Find the line with "かり、水位を大きく上昇させたのではないでしょうか。". Transcribe it and each later line of the data exactly, up to and including the last.

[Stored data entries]
====
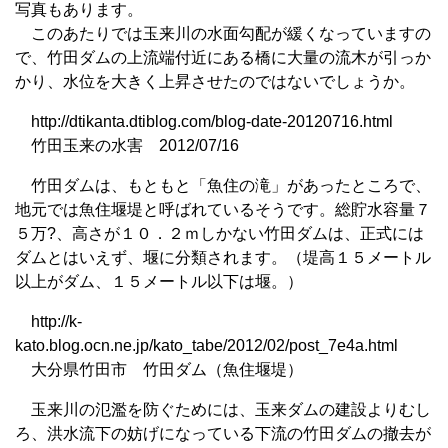
写真もあります。
このあたりでは玉来川の水面勾配が緩くなっていますの
で、竹田ダムの上流端付近にある橋に大量の流木が引っか
かり、水位を大きく上昇させたのではないでしょうか。
http://dtikanta.dtiblog.com/blog-date-20120716.html
竹田玉来の水害 2012/07/16
竹田ダムは、もともと「魚住の滝」があったところで、
地元では魚住堰堤と呼ばれているそうです。総貯水容量７
５万?、高さが１０．２ｍしかない竹田ダムは、正式には
ダムとはいえず、堰に分類されます。（堤高１５メートル
以上がダム、１５メートル以下は堰。）
http://k-
kato.blog.ocn.ne.jp/kato_tabe/2012/02/post_7e4a.html
大分県竹田市 竹田ダム（魚住堰堤）
玉来川の氾濫を防ぐためには、玉来ダムの建設よりむし
ろ、洪水流下の妨げになっている下流の竹田ダムの撤去が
====
→ **Worked solution**:
かり、水位を大きく上昇させたのではないでしょうか。
http://dtikanta.dtiblog.com/blog-date-20120716.html
竹田玉来の水害 2012/07/16
竹田ダムは、もともと「魚住の滝」があったところで、
地元では魚住堰堤と呼ばれているそうです。総貯水容量７
５万?、高さが１０．２ｍしかない竹田ダムは、正式には
ダムとはいえず、堰に分類されます。（堤高１５メートル
以上がダム、１５メートル以下は堰。）
http://k-
kato.blog.ocn.ne.jp/kato_tabe/2012/02/post_7e4a.html
大分県竹田市 竹田ダム（魚住堰堤）
玉来川の氾濫を防ぐためには、玉来ダムの建設よりむし
ろ、洪水流下の妨げになっている下流の竹田ダムの撤去が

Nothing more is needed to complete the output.